Fed Lets Retailers Shop For Their Payment Networks—But They're Probably No Bargain

The new Fed rules for debit-card interchange fees don't simply cap the fees. They also mandate that card issuers offer multiple competing payment-card network options for retailers, not just the card brand's network. In theory, that competition should help drive interchange fees even lower. But in practice, trying to choose the cheapest network for each debit card may end up being more expensive than it's worth.

One key problem: tracking interchange rates for each network available for each card. That is hard enough for a retail IT shop to do now, before the Fed's rules kick in. And although your CFO will probably want you to minimize interchange fees for each card as it's processed, automating that won't be cheap—whether you're paying your processor to pick the best deal or doing it yourself—and may not be worth the trouble.

The new Fed rules, which were announced on June 30, cap debit interchange fees at 21 cents per transaction plus 0.05 percent of the transaction value. That will cut the average debit interchange charge in half starting in October, and it's what has gotten all the press. The exceptions—cards from small banks and credit unions with less than $10 billion in assets, and cards for government programs like welfare and unemployment compensation—aren't capped, and that will take a bite out of the savings CFOs are hoping for.

Then there's processing-network competition. Most debit cards currently have only two options for processing: one for signature transactions and the other for PIN transactions, and both are controlled by the company whose brand is on the card—Visa, MasterCard, Discover, etc. Retailers lobbied the Fed heavily to generate competition in payment networks, and the new rules require that, starting in April 2012, each card must offer at least two networks that are unaffiliated with each other—and it's the retailer that can choose which network to use.

That means a Visa-branded debit card could use Visa's network for signature and a non-Visa network for PIN. Or the card could offer Visa's network for both signature and PIN, but also an alternate non-Visa network for PIN. Or the extra non-Visa option could be for signature. In other words, for any particular debit card, there might be a choice of payment networks for a PIN transaction, but there's no guarantee that's the case. All that's guaranteed is that for some types of transactions, a non-Visa network is an option.

Where there is a choice, it just keeps getting more complicated.Where there is a choice, it just keeps getting more complicated. Card issuers and networks are explicitly barred by the Fed rules from doing anything to force retailers to choose one particular network or to punish retailers if they choose a competing network. However, networks are explicitly allowed to offer "payments or other incentives to encourage the merchant to route electronic debit-card transactions to the network for processing." Issuers can also specify a default network to use if a merchant or processor doesn't want to make a choice.

For retailers that want to minimize interchange fees, all that's left to do is keep track of every different card's combination of networks and what the current interchange terms are for them, and then choose the cheapest network for the transaction as soon as the card is swiped. Yeah, that should be easy.

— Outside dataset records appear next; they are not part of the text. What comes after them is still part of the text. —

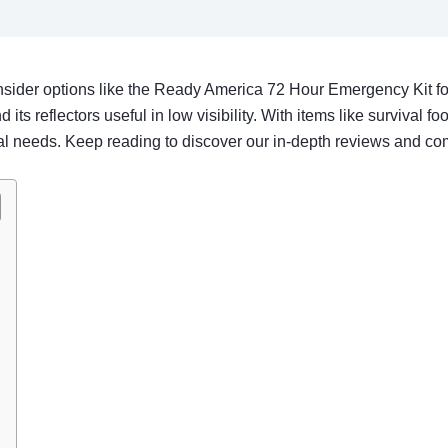
nsider options like the Ready America 72 Hour Emergency Kit for
 its reflectors useful in low visibility. With items like survival f
ual needs. Keep reading to discover our in-depth reviews and c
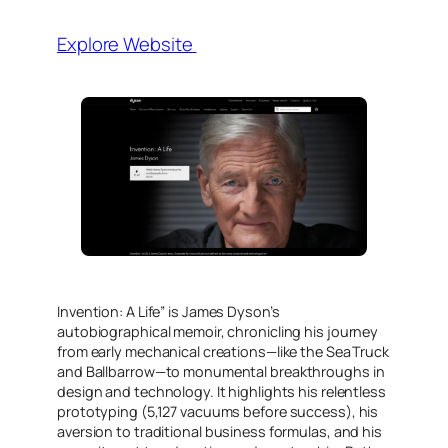
Explore Website
Invention: A Life” is James Dyson’s
autobiographical memoir, chronicling his journey
from early mechanical creations—like the Sea Truck
and Ballbarrow—to monumental breakthroughs in
design and technology. It highlights his relentless
prototyping (5,127 vacuums before success), his
aversion to traditional business formulas, and his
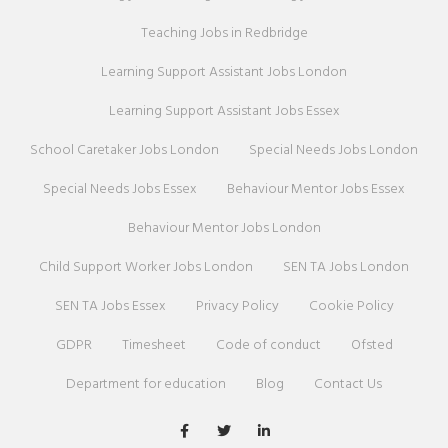
Teaching Jobs in Redbridge
Learning Support Assistant Jobs London
Learning Support Assistant Jobs Essex
School Caretaker Jobs London
Special Needs Jobs London
Special Needs Jobs Essex
Behaviour Mentor Jobs Essex
Behaviour Mentor Jobs London
Child Support Worker Jobs London
SEN TA Jobs London
SEN TA Jobs Essex
Privacy Policy
Cookie Policy
GDPR
Timesheet
Code of conduct
Ofsted
Department for education
Blog
Contact Us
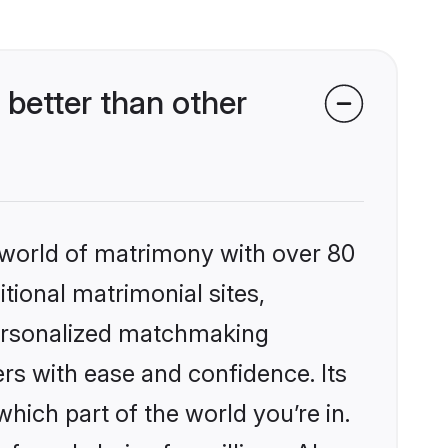
better than other
 world of matrimony with over 80
itional matrimonial sites,
personalized matchmaking
rs with ease and confidence. Its
ich part of the world you’re in.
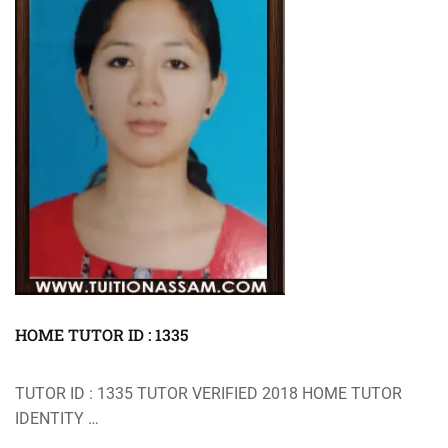
HOME TUTOR ID : 1335
TUTOR ID : 1335 TUTOR VERIFIED 2018 HOME TUTOR
IDENTITY …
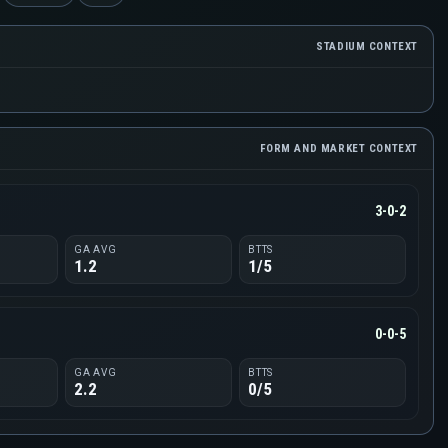
STADIUM CONTEXT
FORM AND MARKET CONTEXT
3-0-2
GA AVG
BTTS
1.2
1/5
0-0-5
GA AVG
BTTS
2.2
0/5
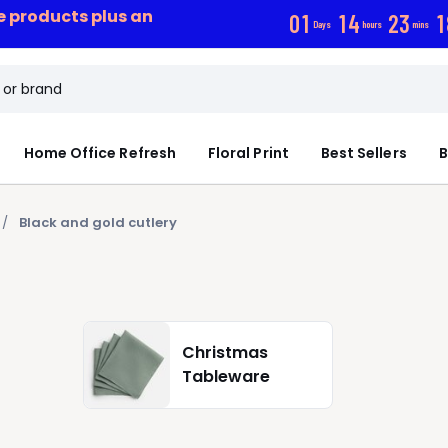
ce products plus an
0
1
1
4
2
3
1
Days
hours
mins
Home Office Refresh
Floral Print
Best Sellers
B
Black and gold cutlery
Christmas
Tableware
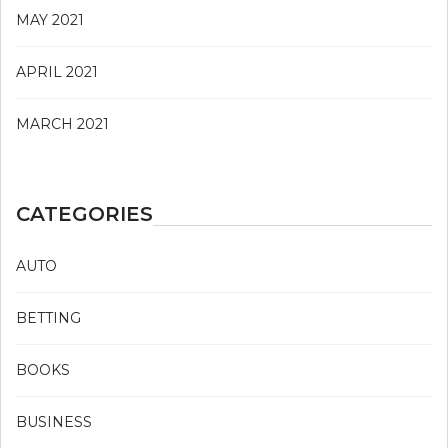
MAY 2021
APRIL 2021
MARCH 2021
CATEGORIES
AUTO
BETTING
BOOKS
BUSINESS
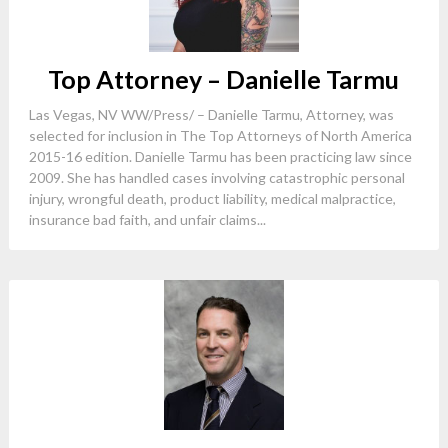
Top Attorney – Danielle Tarmu
Las Vegas, NV WW/Press/ – Danielle Tarmu, Attorney, was
selected for inclusion in The Top Attorneys of North America
2015-16 edition. Danielle Tarmu has been practicing law since
2009. She has handled cases involving catastrophic personal
injury, wrongful death, product liability, medical malpractice,
insurance bad faith, and unfair claims...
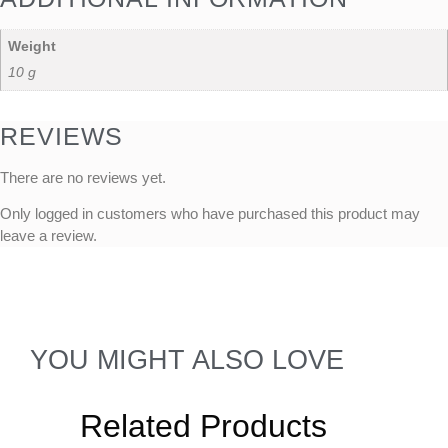
Weight
10 g
REVIEWS
There are no reviews yet.
Only logged in customers who have purchased this product may
leave a review.
YOU MIGHT ALSO LOVE
Related Products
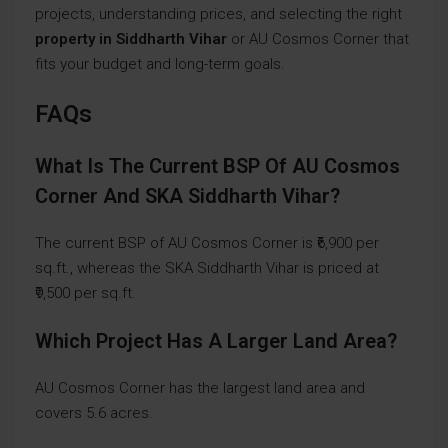
projects, understanding prices, and selecting the right
property in Siddharth Vihar
or AU Cosmos Corner that
fits your budget and long-term goals.
FAQs
What Is The Current BSP Of AU Cosmos
Corner And SKA Siddharth Vihar?
The current BSP of AU Cosmos Corner is ₹6,900 per
sq.ft., whereas the SKA Siddharth Vihar is priced at
₹9,500 per sq.ft.
Which Project Has A Larger Land Area?
AU Cosmos Corner has the largest land area and
covers 5.6 acres.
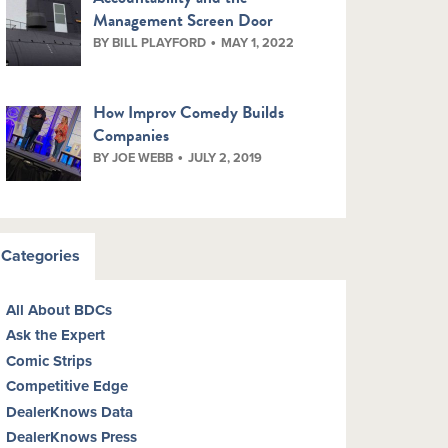
Management Screen Door
BY BILL PLAYFORD
MAY 1, 2022
How Improv Comedy Builds
Companies
BY JOE WEBB
JULY 2, 2019
Categories
All About BDCs
Ask the Expert
Comic Strips
Competitive Edge
DealerKnows Data
DealerKnows Press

Building a secure system to identify what category of card the transaction is using, based on the card number? Expensive and a whole new can of worms for PCI, because it will require handling the unencrypted card number. Paying for a service to keep the card-type database updated, so it will actually pick the cheapest network for each transaction? An ongoing expense, and it won't be cheap.

It probably makes more sense for that pick-the-network system to reside at your processor. Then you're dodging the potential PCI issues but still paying an extra fee for finding the cheapest way to process the card. You're also giving up any sort of fine-tuned control of the process. In addition, it means every transaction will take just a little longer, and jumping among networks could break (or at least complicate) some existing security measures such as tokenization.

That's without any guarantee there will be noticeable competition based on interchange fees. Card issuers aren't required to pick their networks for each card until April 1, 2012. And remember, they're the ones who pick the competing networks, and they're also the ones who get much of the interchange money. How likely will they be to pick networks that have deeply cut interchange rates?

So will trying to squeeze every last nickel out of interchange fees be worth it? It's likely to be costly and risky (when it comes to PCI), and the payoff is largely theoretical. Starting on the project early—before you know for sure whether there will be any advantage at all to being picky about payment networks—means your ROI calculation will be even more of a crapshoot than usual.

But good luck explaining that to your CFO.